(Supplied records):
'''
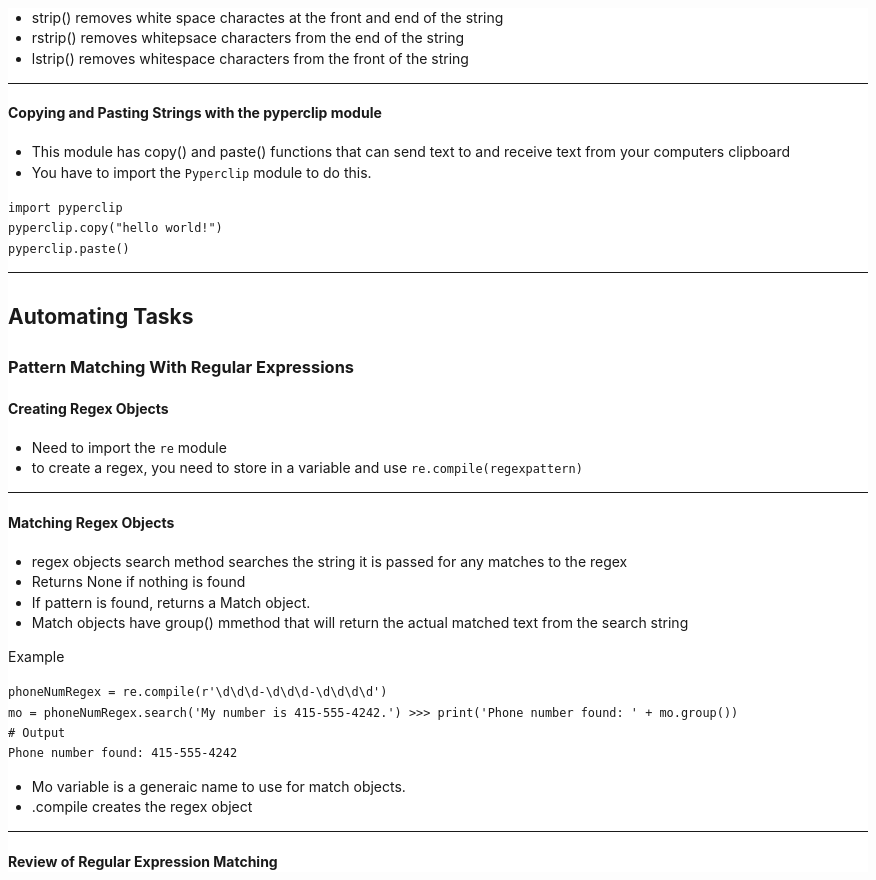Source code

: * strip() removes white space charactes at the front and end of the string
* rstrip() removes whitepsace characters from the end of the string
* lstrip() removes whitespace characters from the front of the string

---

#### Copying and Pasting Strings with the pyperclip module

* This module has copy() and paste() functions that can send text to and receive text from your computers clipboard
* You have to import the `Pyperclip` module to do this.

```
import pyperclip
pyperclip.copy("hello world!")
pyperclip.paste()
```

---

## Automating Tasks

### Pattern Matching With Regular Expressions

#### Creating Regex Objects

* Need to import the `re` module
* to create a regex, you need to store in a variable and use `re.compile(regexpattern)`

---

#### Matching Regex Objects

* regex objects search method searches the string it is passed for any matches to the regex
* Returns None if nothing is found
* If pattern is found, returns a Match object.
* Match objects have group() mmethod that will return the actual matched text from the search string

Example

```
phoneNumRegex = re.compile(r'\d\d\d-\d\d\d-\d\d\d\d') 
mo = phoneNumRegex.search('My number is 415-555-4242.') >>> print('Phone number found: ' + mo.group())
# Output
Phone number found: 415-555-4242
```

* Mo variable is a generaic name to use for match objects.
* .compile creates the regex object

---

#### Review of Regular Expression Matching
'''
Set the lines down exactly as they stand, beginning at the one that contains "a Match object." and stopping after the last line of the entries above.

* If pattern is found, returns a Match object.
* Match objects have group() mmethod that will return the actual matched text from the search string

Example

```
phoneNumRegex = re.compile(r'\d\d\d-\d\d\d-\d\d\d\d') 
mo = phoneNumRegex.search('My number is 415-555-4242.') >>> print('Phone number found: ' + mo.group())
# Output
Phone number found: 415-555-4242
```

* Mo variable is a generaic name to use for match objects.
* .compile creates the regex object

---

#### Review of Regular Expression Matching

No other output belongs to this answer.